**Excerpt to read:**
How To Find Sample Information From Srr Labels In Geo?
2
3
Entering edit mode
8.4 years ago
user ▴ 870

From GEO one can download SRR* files (ending in .sra) of illumina data that can be extracted as fastq with fastq-dump. how can the sample information for these SRR* IDs be read programmatically from the GEO/SRA metadata? The project SRP005601 has a sample "SRR097786" which is not described anywhere in the SOFT/minimal files - those files are incredibly complicated. How can I find the information describing the sample label from GEO?

the only manual solution I found to this is through http://trace.ncbi.nlm.nih.gov/Traces/sra/sra.cgi?view=search_obj ("Search SRA objects") in NCBI trace. I type in the SRR* id manually and then click around until I find the sample information, for each sample. this is a terrible manual solution so I was hoping to download this metadata and parse it from a csv file.

sra geo next-gen sequencing illumina bioinformatics • 6.3k views
6
Entering edit mode
8.4 years ago

SRR097786 is the run, not the sample (SRA is confusing). Assuming you're using R anyway:

library(SRAdb)
sra_con <- dbConnect(SQLite(),sqlfile)
res <- dbGetQuery(sra_con, "select * from sra_ft where run_accession='SRR097786'")


Most anything you want to know is in the various columns, which can be tailored. You can also just directly download the database and use it directly, if you prefer. If you only need to do this once, then you just have to click around on SRA to find what you want. It's an unfortunately complicated site.

2
Entering edit mode
5.6 years ago

I agree Devons solution is the most handy if you use R. However, it is missing some information (for instance, the number of spots for each sample) that you can get as follows:

wget -O SRP005601_metadata.csv 'http://trace.ncbi.nlm.nih.gov/Traces/sra/sra.cgi?save=efetch&db=sra&rettype=runinfo&term=SRP005601'

**Directive 1:** Transcribe the passage of the SRA metadata thread starting with "From GEO one" and going on through "label from GEO?".
**Directive 2:** Name every function called in the R code of the SRA metadata thread.

**Data extracts:**
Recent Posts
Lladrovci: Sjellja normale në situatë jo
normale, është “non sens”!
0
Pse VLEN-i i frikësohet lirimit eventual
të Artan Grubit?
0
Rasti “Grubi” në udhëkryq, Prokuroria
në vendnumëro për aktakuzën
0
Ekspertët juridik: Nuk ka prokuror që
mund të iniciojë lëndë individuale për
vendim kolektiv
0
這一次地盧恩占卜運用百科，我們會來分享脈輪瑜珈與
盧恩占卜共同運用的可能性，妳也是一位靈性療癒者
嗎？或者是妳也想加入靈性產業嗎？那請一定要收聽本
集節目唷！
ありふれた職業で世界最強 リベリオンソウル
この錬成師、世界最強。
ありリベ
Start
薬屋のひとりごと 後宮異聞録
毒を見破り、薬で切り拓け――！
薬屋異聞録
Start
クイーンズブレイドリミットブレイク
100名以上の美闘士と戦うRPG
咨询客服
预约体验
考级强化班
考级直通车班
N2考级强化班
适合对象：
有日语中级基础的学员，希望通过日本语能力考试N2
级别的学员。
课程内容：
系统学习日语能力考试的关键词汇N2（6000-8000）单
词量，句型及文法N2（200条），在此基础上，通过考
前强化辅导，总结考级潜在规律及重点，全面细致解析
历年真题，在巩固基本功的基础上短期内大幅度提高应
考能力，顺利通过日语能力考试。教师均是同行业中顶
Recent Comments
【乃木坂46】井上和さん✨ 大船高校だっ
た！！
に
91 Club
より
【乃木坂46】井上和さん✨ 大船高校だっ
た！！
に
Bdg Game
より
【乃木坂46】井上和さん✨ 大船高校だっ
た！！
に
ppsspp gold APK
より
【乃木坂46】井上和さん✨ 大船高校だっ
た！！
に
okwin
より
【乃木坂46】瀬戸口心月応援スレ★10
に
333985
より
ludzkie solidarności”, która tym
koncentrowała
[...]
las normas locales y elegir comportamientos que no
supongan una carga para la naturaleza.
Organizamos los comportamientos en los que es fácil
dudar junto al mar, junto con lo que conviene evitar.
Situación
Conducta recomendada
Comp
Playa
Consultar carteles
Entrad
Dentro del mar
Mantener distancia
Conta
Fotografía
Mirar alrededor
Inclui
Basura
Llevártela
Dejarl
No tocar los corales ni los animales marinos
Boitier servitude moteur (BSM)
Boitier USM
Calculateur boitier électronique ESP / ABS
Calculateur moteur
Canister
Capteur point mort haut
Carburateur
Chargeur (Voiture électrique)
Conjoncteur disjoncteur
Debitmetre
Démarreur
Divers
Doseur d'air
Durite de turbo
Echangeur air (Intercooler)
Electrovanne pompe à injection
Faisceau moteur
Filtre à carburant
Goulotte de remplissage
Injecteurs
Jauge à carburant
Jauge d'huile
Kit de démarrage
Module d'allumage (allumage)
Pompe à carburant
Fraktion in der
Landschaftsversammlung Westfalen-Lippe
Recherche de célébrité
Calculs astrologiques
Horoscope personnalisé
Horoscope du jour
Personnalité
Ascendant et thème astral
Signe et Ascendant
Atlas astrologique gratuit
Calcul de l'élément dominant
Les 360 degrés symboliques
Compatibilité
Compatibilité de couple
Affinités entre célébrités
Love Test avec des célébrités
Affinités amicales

**Problem solution 1:**
From GEO one can download SRR* files (ending in .sra) of illumina data that can be extracted as fastq with fastq-dump. how can the sample information for these SRR* IDs be read programmatically from the GEO/SRA metadata? The project SRP005601 has a sample "SRR097786" which is not described anywhere in the SOFT/minimal files - those files are incredibly complicated. How can I find the information describing the sample label from GEO?

**Problem solution 2:** library, dbConnect, SQLite, dbGetQuery